**What you are asked to do:** Pick out every line in the listing below that contains the word "можно", matching case exactly.

* * *

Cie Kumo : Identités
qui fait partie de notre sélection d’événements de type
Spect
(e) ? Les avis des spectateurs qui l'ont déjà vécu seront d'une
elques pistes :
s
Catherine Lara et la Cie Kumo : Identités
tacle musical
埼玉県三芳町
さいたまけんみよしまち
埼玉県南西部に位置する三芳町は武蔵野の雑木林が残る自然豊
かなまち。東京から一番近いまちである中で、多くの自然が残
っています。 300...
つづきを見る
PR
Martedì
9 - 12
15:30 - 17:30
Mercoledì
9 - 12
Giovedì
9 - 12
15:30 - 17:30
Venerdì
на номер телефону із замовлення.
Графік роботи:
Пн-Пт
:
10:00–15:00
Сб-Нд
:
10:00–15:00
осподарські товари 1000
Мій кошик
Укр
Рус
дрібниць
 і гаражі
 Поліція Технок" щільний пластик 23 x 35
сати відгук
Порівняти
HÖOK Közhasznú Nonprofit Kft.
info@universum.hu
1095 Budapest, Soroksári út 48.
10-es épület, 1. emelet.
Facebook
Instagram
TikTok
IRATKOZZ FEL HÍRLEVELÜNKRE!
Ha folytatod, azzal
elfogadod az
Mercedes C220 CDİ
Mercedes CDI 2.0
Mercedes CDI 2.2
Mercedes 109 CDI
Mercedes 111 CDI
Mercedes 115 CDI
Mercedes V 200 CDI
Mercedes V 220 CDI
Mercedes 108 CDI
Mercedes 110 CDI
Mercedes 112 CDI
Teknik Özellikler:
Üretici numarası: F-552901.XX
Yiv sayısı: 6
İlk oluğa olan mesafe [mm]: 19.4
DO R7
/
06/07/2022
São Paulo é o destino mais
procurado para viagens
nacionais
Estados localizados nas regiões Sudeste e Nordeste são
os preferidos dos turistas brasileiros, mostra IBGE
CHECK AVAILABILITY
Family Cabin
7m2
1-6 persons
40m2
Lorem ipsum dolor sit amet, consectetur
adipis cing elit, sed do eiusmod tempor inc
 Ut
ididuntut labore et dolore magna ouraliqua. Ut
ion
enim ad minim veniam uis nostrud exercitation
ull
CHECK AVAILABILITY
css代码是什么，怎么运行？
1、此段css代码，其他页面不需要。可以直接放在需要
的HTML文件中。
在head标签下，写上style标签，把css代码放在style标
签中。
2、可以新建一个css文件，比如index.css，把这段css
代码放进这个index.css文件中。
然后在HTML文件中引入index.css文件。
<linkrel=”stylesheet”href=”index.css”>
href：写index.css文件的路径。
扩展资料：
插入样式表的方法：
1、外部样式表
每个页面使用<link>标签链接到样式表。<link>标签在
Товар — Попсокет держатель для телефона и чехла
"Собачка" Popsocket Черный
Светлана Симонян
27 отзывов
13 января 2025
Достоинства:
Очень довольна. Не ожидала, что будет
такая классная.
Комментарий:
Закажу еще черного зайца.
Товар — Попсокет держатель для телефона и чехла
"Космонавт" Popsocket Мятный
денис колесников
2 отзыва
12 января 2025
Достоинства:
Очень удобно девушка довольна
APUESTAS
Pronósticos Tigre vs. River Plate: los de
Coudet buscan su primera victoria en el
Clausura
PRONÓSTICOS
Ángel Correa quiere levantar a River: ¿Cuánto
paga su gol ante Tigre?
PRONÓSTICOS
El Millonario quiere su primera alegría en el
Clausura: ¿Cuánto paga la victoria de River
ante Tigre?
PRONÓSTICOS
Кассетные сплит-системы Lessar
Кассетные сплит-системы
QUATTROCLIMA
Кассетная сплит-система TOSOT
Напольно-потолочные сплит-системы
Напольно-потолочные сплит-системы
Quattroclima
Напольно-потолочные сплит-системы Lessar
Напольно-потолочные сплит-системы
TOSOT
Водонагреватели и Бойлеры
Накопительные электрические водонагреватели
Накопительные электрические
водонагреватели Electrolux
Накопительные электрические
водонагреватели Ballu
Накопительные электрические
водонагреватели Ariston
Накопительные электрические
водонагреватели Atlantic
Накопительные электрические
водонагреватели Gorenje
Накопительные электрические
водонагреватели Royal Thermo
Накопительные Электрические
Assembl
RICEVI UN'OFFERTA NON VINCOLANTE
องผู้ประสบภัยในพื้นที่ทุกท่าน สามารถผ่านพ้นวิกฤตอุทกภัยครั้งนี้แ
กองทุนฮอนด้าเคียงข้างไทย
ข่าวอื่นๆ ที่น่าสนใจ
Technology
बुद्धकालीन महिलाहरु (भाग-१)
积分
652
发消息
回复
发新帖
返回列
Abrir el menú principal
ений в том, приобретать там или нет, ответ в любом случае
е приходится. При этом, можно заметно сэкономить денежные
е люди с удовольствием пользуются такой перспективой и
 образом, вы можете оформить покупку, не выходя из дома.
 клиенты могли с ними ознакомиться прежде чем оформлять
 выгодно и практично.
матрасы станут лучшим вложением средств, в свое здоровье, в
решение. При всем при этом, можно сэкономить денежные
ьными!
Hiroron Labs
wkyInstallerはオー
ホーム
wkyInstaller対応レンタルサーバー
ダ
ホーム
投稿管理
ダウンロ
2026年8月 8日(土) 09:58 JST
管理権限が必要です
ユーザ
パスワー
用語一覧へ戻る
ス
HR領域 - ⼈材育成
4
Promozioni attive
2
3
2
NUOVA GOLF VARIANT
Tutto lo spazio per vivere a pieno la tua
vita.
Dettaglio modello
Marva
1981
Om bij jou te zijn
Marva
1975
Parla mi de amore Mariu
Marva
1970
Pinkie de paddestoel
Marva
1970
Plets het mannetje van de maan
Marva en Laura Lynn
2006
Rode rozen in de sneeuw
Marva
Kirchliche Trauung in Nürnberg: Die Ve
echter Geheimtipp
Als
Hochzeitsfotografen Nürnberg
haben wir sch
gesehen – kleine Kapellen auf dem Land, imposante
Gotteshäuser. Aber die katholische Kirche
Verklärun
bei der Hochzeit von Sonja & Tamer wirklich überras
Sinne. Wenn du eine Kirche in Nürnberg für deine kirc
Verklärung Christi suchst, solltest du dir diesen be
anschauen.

* * *

**Written answer:**
е приходится. При этом, можно заметно сэкономить денежные
решение. При всем при этом, можно сэкономить денежные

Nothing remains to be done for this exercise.